Сошлюсь без промедлений на новых поэтов, пишущих в элегическом роде. У Руссо, поэта и философа, лишь одно стремление: найти природу или же отомстить за нее искусству. В зависимости от того, на чем останавливается сейчас его чувство, мы видим его то элегически–растроганным, то одушевленным Ювеналовой сатирой, то, как, например, в «Юлии», восхищенным идиллическими просторами. Его сочинения бесспорно поэтичны по содержанию, потому что они говорят об идеале; Руссо лишь не умеет использовать это содержание так, как это делают поэты. Его серьезный характер никогда не позволяет ему снижаться до фривольности, но он же не позволяет ему и возвышаться до поэтической игры. Одержимый то страстью, то абстракциями, он редко — а может быть, и никогда — не доходит до эстетической свободы по отношению к материалу, которую поэт утверждает, приобщая к ней также своего читателя. По временам он находится во власти своей болезненной чувствительности, доводящей его до крайностей страдания; либо сила его мысли налагает оковы на его воображение и уничтожает прелесть картин строгостью понятий. У этого писателя мы находим необычайно высоко развитыми оба свойства, внутреннее взаимодействие и единение которых, собственно, и образует поэта; и ему недостает лишь того, чтобы они оказались в действительном единстве, чтобы самодеятельность больше проникала в чувство, а впечатлительность — в мысль. Потому и в идеале, который он выдвигает перед человечеством, слишком много размышления о его ограниченности и слишком мало — о его возможностях, и во всем более ощутима потребность в физическом покое, чем в моральном согласии.
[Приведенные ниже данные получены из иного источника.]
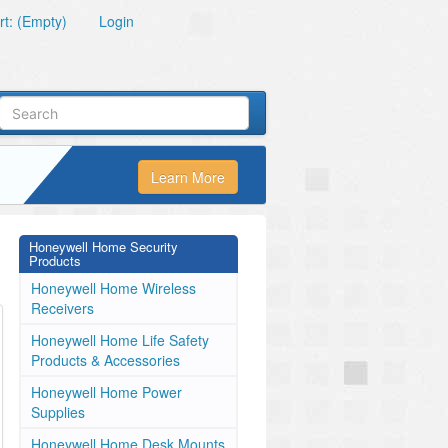
t: (Empty)
Login
Learn More
Honeywell Home Security
Products
Honeywell Home Wireless
Receivers
Honeywell Home Life Safety
Products & Accessories
Honeywell Home Power
Supplies
Honeywell Home Desk Mounts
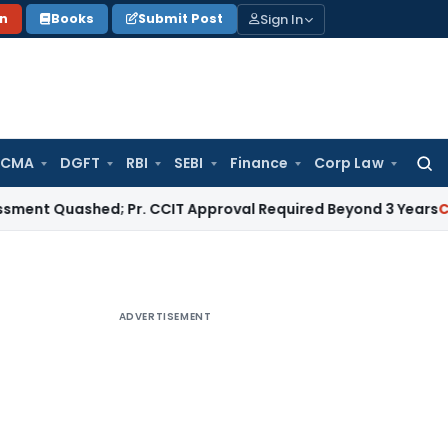
Sign In
on
Books
Submit Post
 CMA
DGFT
RBI
SEBI
Finance
Corp Law
Searc
for:
uashed; Pr. CCIT Approval Required Beyond 3 Years
Corporate
ADVERTISEMENT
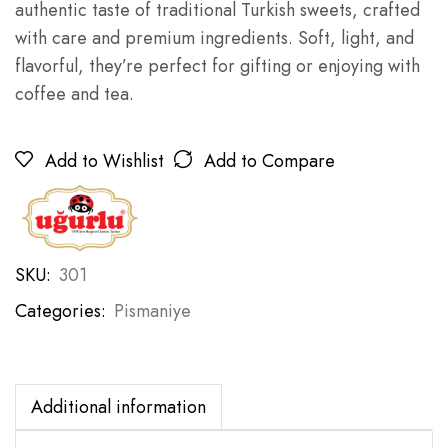
authentic taste of traditional Turkish sweets, crafted
with care and premium ingredients. Soft, light, and
flavorful, they’re perfect for gifting or enjoying with
coffee and tea.
Add to Wishlist
Add to Compare
SKU:
301
Categories:
Pismaniye
Additional information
Страстная чувствительность Руссо виной тому, что он лишь бы поскорее избавиться от раздора в человечестве, предпочитает его возвратить к лишенному мысли состоянию первобытного равенства, чем увидеть эту рознь приведенной к духовной гармонии полностью осуществленного развития, предпочитает не давать искусству и зачинаться, лишь бы не ждать, пока оно дойдет до совершенства, — словом, его страстная чувствительность виной тому, что он готов умалить цель и принизить идеал, лишь бы поскорее, лишь бы вернее их достичь.